Third, Wright’s advocacy of some form of “new theocracy” (which he fails to define clearly) wrongly assumes that since separation of church and state would have been unthinkable to first-century Jews, so also should it be rejected today. But Wright fails to recognize the discontinuity between the old and new covenants. In the old covenant Israel is a theocracy, wielding the sword while regulating worship. But in the new covenant the types and shadows of the old covenant have been fulfilled in the person and work of Jesus Christ. Yes, we do have a king who reigns, who is sovereign over the nations, and who has defeated his enemies. But our king’s victory in the cross is a spiritual one. Only in the second coming will he come in judgment bearing the sword, executing justice on his enemies once for all. Wright misses this already-not-yet tension in Scripture. For Wright, the cross has brought the kingdom of God to earth, but the primary application of the cross is not “in abstract preaching about ‘how to have your sins forgiven’ or ‘how to go to heaven,’ but in an agenda in which forgiven people are put to work, addressing the evils of the world in the light of the victory of Calvary” (244).

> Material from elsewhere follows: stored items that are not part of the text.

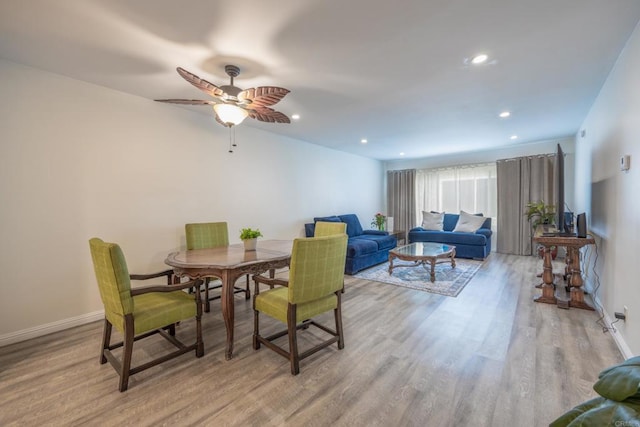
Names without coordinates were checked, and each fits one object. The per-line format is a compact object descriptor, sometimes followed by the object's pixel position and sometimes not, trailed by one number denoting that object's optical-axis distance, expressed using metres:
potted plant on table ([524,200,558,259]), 4.54
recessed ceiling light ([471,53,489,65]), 2.35
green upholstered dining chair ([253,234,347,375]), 1.96
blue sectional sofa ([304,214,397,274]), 4.59
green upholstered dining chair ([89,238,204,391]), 1.78
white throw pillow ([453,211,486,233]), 6.04
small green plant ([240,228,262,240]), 2.76
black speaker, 3.05
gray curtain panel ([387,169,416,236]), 7.57
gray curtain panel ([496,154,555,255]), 5.68
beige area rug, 3.82
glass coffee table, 4.19
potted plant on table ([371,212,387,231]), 6.72
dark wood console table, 3.04
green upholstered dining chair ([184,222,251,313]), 3.17
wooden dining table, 2.17
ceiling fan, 2.21
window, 6.55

In other words, for Wright the cross is not so much about vicarious substitution for the forgiveness of sins but bringing to earth social justice and a new and improved political agenda. “Those who are put right with God through the cross are to be putting-right people for the world. . . . From this there flows both a new missiology, including an integrated political theology, and the new ecclesiology that will be needed to support it, a community whose very heart will be forgiveness” (244). However, the NT never advocates such an “integrated political theology” supported by the church. To the contrary, the primary application of the cross is about “how to have your sins forgiven” (Acts 2:38). The gospel Christians proclaim to the nations is not a political one, but a message of salvation for sinners (Mark 16:15).

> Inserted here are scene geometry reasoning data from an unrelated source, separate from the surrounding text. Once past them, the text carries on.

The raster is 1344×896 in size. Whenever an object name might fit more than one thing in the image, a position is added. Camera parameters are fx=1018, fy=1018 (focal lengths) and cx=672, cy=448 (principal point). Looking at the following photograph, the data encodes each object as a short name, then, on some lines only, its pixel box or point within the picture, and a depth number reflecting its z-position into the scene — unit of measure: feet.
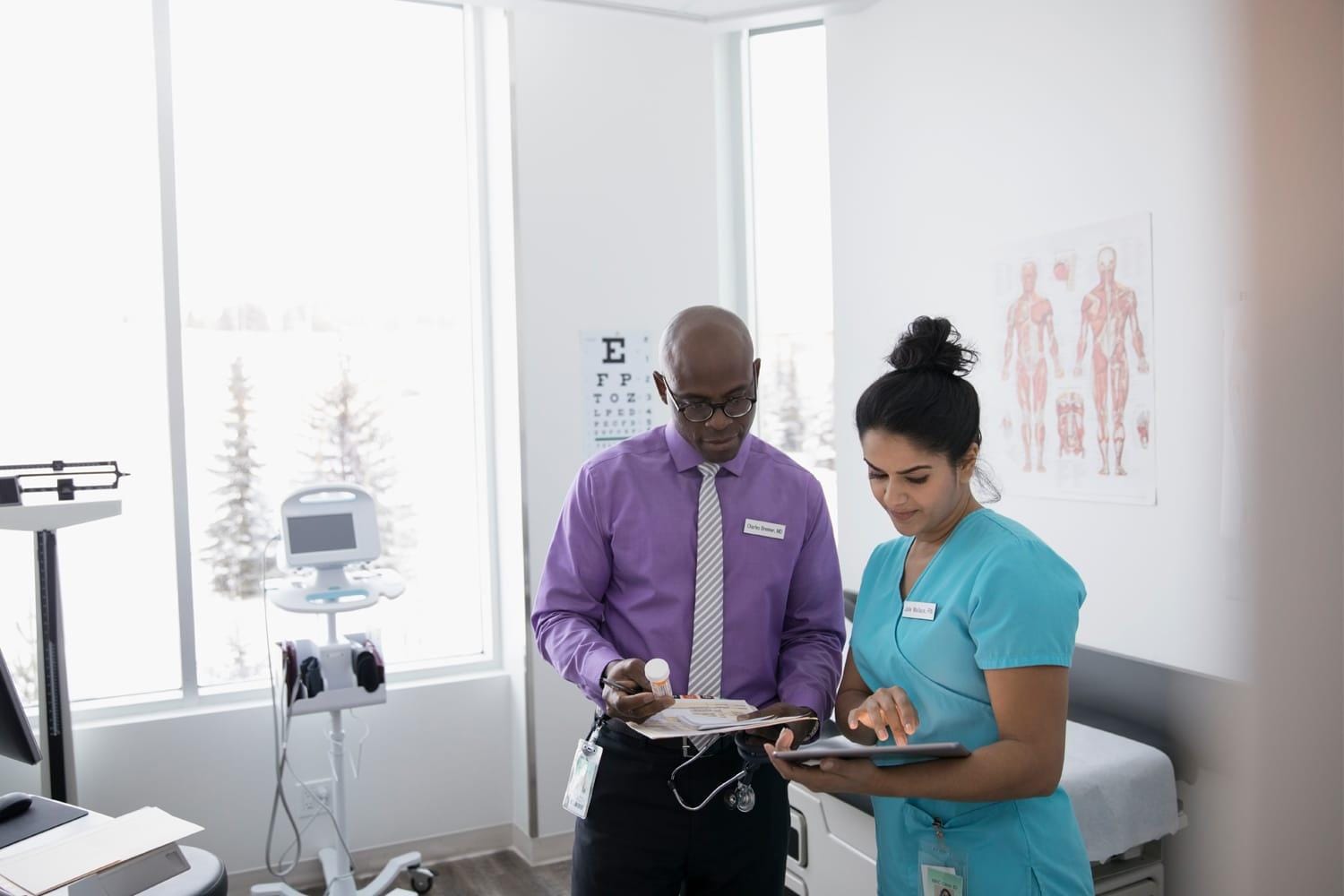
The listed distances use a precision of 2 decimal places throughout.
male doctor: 5.63
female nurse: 4.49
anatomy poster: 8.22
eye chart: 12.44
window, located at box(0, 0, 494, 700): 11.10
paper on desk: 5.09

To conclude, Wright does a lot of blaming. The early church fathers, the orthodox creeds, evangelicals, democracy, Western Christianity, and others all get blamed for messing up Jesus. But fear not, Wright has come to the rescue after 2,000 years of misunderstanding and butchering Jesus to show us the true meaning of the life of Jesus that we have all missed. One begins to get the feeling by the end of the book that in Wright’s mind, everyone else has got it wrong. However, as this review has briefly sought to demonstrate, Wright’s way of looking at Jesus and the kingdom is not so much a return to the biblical text but the agenda of an Anglican churchman seeking to apply a political theology to the Gospel narratives.